I got him out of there. Outside in the cool night air he fell silent. We circled a couple of blocks, wound up down the street from the station house. His car was a Mercury a few years old. It had been beaten up a little around the corners. The license plate had a prefix which would indicate to other cops that this was a vehicle used for police business and not to be ticketed. Some of the more knowledgeable crooks could also recognize it as a cop's car.
I asked if he was okay to drive. He didn't much care for the question. He said, "What are you, a cop?" and then the absurdity of the remark struck him and he started to laugh. He clung to the car's open door for support, helpless with laughter, and swung back and forth on the car door. "What are you, a cop?" he said, giggling. "What are you, a cop?"

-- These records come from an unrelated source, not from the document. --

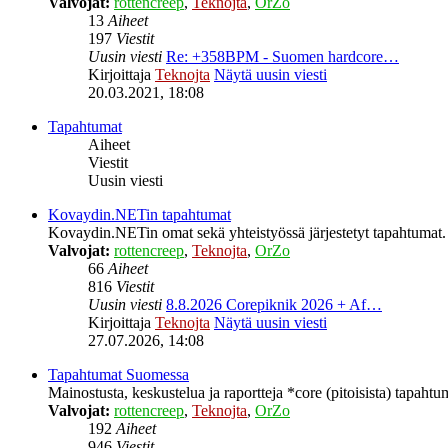
Valvojat:
rottencreep
,
Teknojta
,
OrZo
13
Aiheet
197
Viestit
Uusin viesti
Re: +358BPM - Suomen hardcore…
Kirjoittaja
Teknojta
Näytä uusin viesti
20.03.2021, 18:08
Tapahtumat
Aiheet
Viestit
Uusin viesti
Kovaydin.NETin tapahtumat
Kovaydin.NETin omat sekä yhteistyössä järjestetyt tapahtumat.
Valvojat:
rottencreep
,
Teknojta
,
OrZo
66
Aiheet
816
Viestit
Uusin viesti
8.8.2026 Corepiknik 2026 + Af…
Kirjoittaja
Teknojta
Näytä uusin viesti
27.07.2026, 14:08
Tapahtumat Suomessa
Mainostusta, keskustelua ja raportteja *core (pitoisista) tapaht
Valvojat:
rottencreep
,
Teknojta
,
OrZo
192
Aiheet
946
Viestit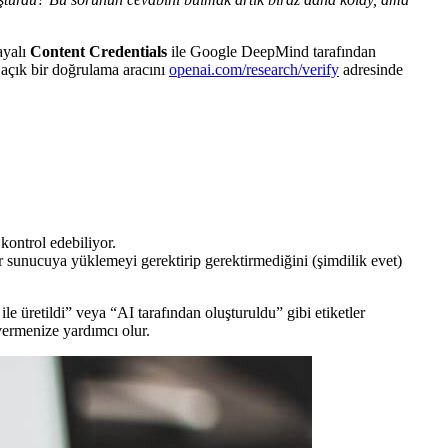
ayalı
Content Credentials
ile Google DeepMind tarafından
e açık bir doğrulama aracını
openai.com/research/verify
adresinde
kontrol edebiliyor.
ir sunucuya yüklemeyi gerektirip gerektirmediğini (şimdilik evet)
 üretildi” veya “AI tarafından oluşturuldu” gibi etiketler
vermenize yardımcı olur.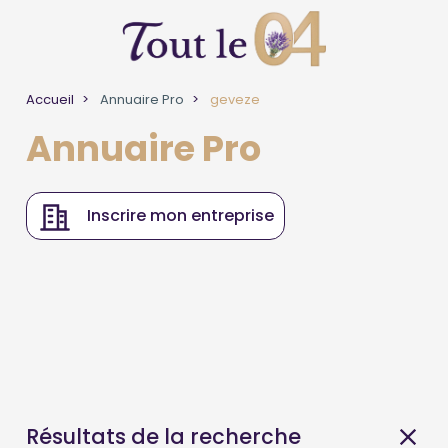
Accueil
Annuaire Pro
geveze
Annuaire Pro
Inscrire mon entreprise
Résultats de la recherche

That mood passed like a fast cut in a film. In an instant he was serious and apparently sober, eyes narrowed, jaw thrust forward like a bulldog's. "Listen," he said, voice low and hard. "Don't be so goddamn superior, you understand?"
I didn't know what he was talking about.
"You sanctimonious bastard. You're no better than I am, you son of a bitch."
He pulled out and drove off. He seemed to be driving all right for as far as I was able to track him. I hoped he didn't have too far to go.